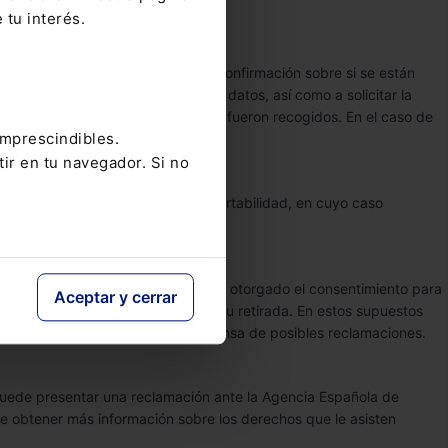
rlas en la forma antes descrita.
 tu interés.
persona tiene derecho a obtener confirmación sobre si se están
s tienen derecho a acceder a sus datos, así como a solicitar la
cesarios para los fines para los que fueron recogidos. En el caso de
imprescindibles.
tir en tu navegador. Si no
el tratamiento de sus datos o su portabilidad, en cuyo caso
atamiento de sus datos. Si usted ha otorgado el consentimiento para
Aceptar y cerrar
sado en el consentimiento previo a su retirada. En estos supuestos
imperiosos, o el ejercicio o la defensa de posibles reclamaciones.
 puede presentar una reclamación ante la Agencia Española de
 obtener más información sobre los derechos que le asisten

════

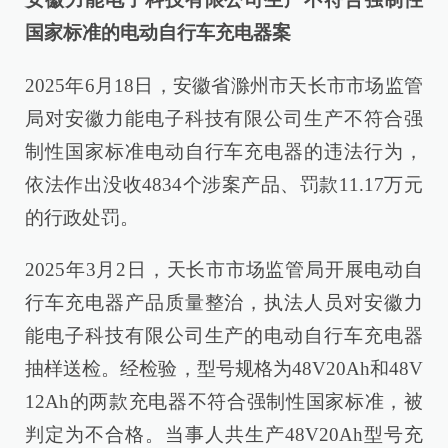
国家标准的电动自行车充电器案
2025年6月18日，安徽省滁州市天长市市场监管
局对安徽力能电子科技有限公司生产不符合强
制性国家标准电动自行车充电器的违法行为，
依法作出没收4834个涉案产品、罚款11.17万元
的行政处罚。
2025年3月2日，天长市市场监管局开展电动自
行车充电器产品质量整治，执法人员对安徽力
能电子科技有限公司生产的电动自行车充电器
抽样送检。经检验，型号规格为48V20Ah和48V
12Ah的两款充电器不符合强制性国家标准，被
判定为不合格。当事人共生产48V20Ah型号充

════

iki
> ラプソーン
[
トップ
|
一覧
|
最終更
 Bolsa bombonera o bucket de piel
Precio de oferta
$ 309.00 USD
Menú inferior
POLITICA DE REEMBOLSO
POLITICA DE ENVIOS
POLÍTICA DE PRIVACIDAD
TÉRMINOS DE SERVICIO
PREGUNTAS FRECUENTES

════

**Work item**
In the data, count the lines that include the string "POLITICA", then give that number and nothing more.

**Response box**
2